EXERCISE DESCRIPTION
Copy every line of the data that includes the string "anywhere".

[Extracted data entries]
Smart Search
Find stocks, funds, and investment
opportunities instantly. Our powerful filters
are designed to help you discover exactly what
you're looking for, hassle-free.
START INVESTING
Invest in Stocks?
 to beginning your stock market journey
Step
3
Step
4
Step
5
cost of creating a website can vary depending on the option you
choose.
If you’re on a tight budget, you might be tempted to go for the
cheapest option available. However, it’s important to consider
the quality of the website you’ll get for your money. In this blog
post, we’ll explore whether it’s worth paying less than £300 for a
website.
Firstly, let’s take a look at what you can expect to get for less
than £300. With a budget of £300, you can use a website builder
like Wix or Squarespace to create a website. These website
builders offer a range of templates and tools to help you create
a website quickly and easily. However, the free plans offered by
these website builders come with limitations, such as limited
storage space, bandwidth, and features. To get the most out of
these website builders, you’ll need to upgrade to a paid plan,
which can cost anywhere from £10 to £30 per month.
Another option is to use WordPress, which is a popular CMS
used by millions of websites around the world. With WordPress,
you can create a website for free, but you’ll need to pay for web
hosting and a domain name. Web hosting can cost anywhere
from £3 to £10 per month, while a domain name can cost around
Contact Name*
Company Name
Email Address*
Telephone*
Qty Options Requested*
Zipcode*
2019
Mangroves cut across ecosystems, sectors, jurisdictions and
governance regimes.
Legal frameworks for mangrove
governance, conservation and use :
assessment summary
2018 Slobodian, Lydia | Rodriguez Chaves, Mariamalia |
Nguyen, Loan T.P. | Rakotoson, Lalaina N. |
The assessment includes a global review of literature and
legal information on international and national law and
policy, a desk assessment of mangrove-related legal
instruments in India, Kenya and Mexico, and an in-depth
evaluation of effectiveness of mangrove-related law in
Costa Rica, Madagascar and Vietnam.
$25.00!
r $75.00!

==

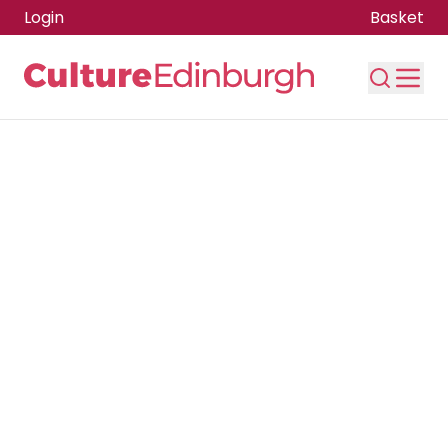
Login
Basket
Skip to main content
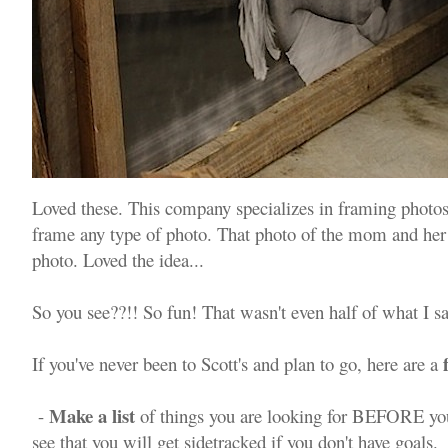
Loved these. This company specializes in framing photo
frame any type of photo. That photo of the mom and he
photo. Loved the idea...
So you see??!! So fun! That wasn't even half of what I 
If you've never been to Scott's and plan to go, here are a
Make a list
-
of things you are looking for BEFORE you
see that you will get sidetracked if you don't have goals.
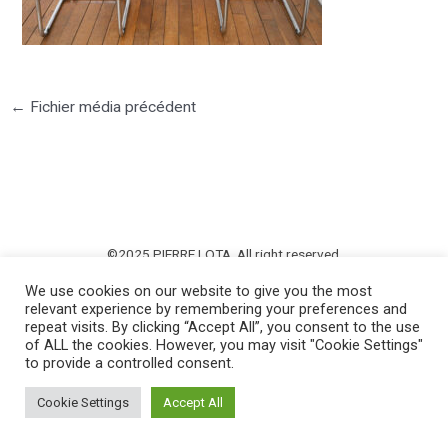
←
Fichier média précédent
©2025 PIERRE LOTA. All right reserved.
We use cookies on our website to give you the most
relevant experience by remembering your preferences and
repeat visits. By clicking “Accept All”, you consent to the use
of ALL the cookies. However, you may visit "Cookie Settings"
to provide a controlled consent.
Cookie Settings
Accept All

TASK ANSWER
which can cost anywhere from £10 to £30 per month.
hosting and a domain name. Web hosting can cost anywhere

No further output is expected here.